→ **Your instructions**: Copy out the lines below that hold the word "LIST".

__________

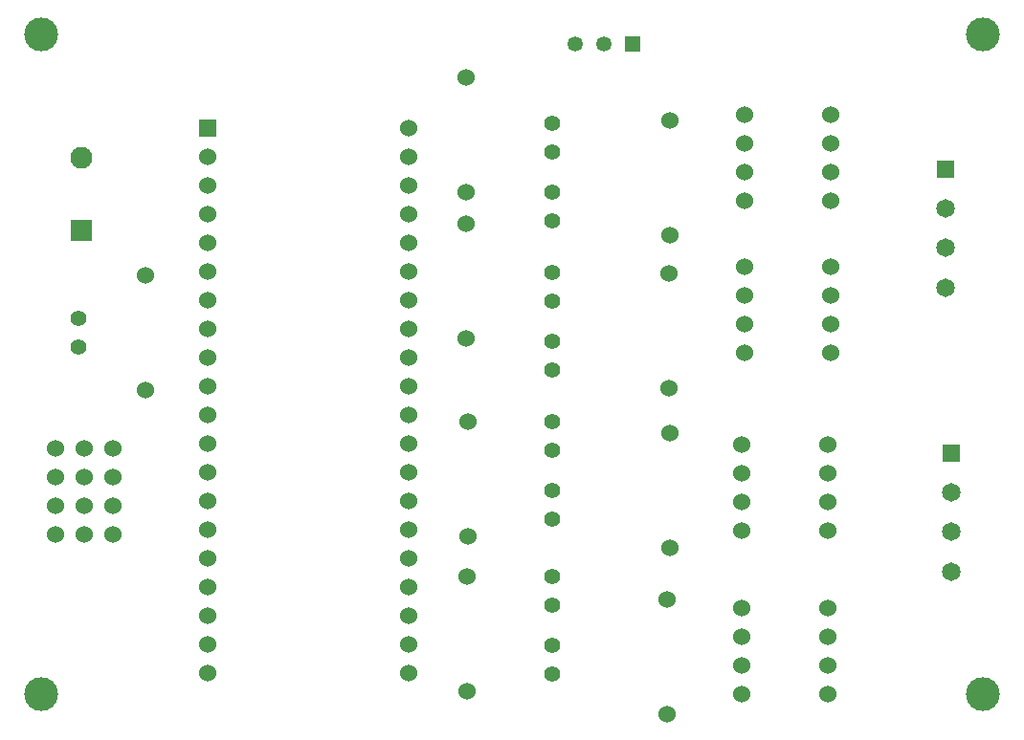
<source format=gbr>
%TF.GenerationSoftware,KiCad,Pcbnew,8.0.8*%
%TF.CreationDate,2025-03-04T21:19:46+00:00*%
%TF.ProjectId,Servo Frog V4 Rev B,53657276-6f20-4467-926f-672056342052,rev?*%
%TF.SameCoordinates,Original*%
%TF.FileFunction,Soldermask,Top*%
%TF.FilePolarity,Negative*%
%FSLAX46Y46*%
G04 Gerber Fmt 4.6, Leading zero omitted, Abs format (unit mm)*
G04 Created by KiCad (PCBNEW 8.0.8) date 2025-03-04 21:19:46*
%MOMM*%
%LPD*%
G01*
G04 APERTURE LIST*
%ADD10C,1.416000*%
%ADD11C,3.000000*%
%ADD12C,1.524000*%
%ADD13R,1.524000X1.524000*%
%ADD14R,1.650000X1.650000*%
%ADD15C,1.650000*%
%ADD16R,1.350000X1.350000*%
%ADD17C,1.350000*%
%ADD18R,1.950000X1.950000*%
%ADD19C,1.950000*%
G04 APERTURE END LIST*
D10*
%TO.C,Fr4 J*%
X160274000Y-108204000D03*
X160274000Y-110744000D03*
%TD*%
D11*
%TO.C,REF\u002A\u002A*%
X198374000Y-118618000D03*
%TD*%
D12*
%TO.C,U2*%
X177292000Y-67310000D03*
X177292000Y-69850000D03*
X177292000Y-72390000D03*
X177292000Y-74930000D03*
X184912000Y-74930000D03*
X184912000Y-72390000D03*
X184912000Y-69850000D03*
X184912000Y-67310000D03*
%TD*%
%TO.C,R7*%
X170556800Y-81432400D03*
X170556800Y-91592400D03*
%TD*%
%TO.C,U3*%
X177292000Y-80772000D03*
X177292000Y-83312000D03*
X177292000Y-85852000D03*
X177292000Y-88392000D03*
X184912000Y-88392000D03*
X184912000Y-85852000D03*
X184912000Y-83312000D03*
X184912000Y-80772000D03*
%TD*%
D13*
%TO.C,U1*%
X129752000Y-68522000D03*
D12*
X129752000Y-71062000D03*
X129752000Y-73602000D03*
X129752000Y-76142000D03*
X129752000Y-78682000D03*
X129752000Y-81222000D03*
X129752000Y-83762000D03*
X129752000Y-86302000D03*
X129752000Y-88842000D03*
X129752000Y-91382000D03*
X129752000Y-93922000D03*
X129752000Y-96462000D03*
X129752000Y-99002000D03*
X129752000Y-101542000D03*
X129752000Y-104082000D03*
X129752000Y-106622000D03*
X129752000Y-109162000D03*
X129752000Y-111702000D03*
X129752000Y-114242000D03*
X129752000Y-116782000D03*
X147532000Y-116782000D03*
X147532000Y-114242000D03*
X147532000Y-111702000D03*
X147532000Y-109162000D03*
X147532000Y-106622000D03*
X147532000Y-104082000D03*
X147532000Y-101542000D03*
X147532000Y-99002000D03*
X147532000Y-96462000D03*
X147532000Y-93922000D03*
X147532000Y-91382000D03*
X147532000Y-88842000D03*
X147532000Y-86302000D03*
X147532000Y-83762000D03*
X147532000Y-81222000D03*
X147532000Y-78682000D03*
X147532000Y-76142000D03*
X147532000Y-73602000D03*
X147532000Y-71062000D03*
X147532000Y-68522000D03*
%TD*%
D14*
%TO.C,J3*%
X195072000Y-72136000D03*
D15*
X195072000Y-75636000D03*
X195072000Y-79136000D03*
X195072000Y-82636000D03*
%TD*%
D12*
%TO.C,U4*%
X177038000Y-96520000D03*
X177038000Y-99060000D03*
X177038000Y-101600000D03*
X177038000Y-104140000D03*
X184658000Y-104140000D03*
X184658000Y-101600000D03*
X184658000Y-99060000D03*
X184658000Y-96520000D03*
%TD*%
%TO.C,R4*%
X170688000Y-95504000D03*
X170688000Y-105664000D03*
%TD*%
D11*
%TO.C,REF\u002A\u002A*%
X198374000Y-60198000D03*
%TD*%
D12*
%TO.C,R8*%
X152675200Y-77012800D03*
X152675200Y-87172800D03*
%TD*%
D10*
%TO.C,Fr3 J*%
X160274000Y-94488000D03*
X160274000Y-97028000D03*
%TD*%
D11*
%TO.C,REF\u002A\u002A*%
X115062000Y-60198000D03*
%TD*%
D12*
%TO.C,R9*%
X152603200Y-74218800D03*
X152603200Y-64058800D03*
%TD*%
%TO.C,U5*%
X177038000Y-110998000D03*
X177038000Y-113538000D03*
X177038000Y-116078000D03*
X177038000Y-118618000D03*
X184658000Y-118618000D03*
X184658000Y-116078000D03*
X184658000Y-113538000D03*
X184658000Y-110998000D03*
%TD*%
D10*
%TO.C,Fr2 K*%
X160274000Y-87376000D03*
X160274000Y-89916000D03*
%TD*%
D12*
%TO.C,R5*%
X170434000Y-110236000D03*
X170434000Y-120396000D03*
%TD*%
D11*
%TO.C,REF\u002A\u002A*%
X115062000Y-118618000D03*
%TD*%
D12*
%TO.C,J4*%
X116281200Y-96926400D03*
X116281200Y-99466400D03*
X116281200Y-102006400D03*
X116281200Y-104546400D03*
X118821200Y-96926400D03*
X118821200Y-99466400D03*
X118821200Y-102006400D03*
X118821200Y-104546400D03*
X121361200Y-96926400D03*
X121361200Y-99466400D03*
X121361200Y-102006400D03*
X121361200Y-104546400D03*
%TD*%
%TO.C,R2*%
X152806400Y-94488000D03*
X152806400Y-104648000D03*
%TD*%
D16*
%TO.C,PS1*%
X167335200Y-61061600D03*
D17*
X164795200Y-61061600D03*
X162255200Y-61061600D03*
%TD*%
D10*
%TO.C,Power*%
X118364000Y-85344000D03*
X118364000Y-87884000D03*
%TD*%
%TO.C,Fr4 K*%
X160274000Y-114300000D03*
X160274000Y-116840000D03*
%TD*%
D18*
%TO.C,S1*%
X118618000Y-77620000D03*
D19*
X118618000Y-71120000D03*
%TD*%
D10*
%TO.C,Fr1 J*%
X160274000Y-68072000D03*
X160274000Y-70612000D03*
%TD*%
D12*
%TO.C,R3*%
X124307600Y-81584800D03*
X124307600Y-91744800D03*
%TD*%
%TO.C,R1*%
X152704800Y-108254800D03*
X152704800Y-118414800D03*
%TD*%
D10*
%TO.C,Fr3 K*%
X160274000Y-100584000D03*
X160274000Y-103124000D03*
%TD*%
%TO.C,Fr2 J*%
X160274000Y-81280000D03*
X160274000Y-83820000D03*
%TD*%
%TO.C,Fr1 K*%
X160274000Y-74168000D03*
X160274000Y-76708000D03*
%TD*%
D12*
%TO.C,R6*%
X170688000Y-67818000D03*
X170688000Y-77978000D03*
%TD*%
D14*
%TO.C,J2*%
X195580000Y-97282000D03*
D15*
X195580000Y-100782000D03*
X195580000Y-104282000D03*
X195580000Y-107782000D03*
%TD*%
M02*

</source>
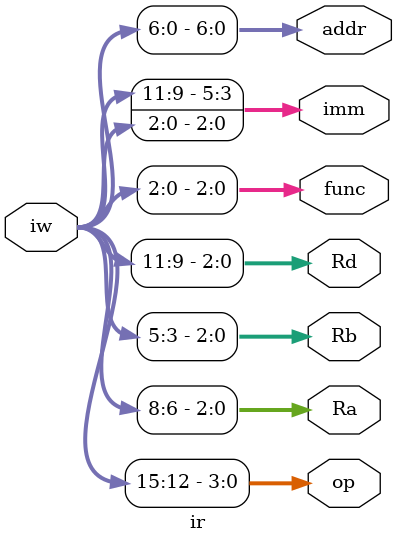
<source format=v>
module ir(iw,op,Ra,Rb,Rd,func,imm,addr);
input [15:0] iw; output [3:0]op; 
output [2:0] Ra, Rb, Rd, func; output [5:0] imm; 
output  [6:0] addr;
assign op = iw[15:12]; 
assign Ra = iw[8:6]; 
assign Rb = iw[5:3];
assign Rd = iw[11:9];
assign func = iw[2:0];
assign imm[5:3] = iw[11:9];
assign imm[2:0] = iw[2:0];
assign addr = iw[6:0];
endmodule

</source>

__________

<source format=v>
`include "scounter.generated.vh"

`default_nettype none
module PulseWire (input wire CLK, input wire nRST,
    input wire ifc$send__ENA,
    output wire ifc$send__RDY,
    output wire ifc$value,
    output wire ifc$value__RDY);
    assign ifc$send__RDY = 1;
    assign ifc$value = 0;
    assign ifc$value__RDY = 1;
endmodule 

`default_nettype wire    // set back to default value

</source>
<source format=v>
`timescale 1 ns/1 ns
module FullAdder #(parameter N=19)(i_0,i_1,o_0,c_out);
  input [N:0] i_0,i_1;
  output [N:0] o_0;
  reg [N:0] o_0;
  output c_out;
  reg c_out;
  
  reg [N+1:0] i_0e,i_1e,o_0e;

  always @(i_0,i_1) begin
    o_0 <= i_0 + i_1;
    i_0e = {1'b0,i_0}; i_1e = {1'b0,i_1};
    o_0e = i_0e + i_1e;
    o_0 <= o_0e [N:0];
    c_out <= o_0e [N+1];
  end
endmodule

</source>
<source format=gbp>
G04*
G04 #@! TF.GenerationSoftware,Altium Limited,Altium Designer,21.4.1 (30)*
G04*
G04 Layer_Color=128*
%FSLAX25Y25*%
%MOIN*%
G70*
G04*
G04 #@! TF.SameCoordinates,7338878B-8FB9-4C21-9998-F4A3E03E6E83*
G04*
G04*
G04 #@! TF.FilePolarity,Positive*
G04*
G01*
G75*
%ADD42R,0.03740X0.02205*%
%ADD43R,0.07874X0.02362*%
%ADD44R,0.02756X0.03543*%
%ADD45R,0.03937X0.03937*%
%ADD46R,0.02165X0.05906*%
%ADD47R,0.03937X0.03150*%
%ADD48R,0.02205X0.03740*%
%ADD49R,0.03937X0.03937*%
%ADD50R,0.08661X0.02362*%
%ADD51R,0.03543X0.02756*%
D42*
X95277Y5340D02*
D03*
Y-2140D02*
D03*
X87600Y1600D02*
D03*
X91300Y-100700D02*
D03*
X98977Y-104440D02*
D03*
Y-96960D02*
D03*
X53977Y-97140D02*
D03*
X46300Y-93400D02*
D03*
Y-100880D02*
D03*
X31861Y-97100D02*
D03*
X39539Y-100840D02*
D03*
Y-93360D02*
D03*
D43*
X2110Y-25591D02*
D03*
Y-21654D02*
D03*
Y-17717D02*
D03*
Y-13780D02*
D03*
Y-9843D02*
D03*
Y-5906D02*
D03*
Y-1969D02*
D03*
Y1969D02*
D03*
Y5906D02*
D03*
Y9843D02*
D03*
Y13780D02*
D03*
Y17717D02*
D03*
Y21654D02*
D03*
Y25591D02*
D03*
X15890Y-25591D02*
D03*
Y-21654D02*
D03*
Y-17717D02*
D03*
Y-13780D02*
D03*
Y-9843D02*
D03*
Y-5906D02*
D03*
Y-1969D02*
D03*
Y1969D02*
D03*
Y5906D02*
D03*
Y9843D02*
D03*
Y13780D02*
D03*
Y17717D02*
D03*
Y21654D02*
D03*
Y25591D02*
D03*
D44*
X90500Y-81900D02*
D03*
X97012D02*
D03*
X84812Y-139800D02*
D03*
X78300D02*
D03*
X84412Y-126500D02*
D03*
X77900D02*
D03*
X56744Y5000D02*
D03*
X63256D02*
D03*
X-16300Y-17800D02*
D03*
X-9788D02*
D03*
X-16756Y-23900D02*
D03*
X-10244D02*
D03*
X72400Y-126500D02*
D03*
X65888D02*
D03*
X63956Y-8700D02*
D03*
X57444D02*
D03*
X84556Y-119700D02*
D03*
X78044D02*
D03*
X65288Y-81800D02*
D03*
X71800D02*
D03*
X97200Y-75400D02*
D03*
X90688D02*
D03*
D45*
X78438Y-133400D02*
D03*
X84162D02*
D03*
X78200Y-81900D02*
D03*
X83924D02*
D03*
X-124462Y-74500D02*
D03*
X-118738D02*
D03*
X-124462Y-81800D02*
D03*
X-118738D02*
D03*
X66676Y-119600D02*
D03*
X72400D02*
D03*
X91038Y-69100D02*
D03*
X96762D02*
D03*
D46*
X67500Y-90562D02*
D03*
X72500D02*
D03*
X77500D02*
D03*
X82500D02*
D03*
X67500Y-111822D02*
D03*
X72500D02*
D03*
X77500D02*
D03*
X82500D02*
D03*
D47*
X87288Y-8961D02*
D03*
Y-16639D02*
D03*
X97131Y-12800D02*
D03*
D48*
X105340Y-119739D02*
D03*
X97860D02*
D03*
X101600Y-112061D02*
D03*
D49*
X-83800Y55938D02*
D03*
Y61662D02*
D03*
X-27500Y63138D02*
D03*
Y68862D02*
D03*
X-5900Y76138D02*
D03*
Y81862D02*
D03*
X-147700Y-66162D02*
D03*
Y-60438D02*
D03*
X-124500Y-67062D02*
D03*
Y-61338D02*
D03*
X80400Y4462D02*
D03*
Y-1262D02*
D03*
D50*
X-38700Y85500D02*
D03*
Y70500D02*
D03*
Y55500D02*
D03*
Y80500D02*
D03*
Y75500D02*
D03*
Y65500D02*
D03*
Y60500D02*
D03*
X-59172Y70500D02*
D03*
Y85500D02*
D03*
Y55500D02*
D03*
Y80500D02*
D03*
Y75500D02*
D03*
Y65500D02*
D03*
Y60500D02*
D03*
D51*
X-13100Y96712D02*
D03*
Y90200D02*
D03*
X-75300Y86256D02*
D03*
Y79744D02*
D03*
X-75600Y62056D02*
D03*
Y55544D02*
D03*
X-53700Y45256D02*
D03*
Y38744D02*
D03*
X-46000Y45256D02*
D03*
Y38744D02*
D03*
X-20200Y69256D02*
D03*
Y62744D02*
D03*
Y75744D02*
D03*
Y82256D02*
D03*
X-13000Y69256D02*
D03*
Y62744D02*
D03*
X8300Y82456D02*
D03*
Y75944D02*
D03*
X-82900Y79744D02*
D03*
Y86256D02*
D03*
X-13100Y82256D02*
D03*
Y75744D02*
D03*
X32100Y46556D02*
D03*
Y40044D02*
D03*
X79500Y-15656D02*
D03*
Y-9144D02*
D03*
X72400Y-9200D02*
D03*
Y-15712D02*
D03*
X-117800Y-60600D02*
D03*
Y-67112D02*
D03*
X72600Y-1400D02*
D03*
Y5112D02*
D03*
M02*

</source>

__________

→ **Answer box**:
G04 APERTURE LIST*
G04 APERTURE END LIST*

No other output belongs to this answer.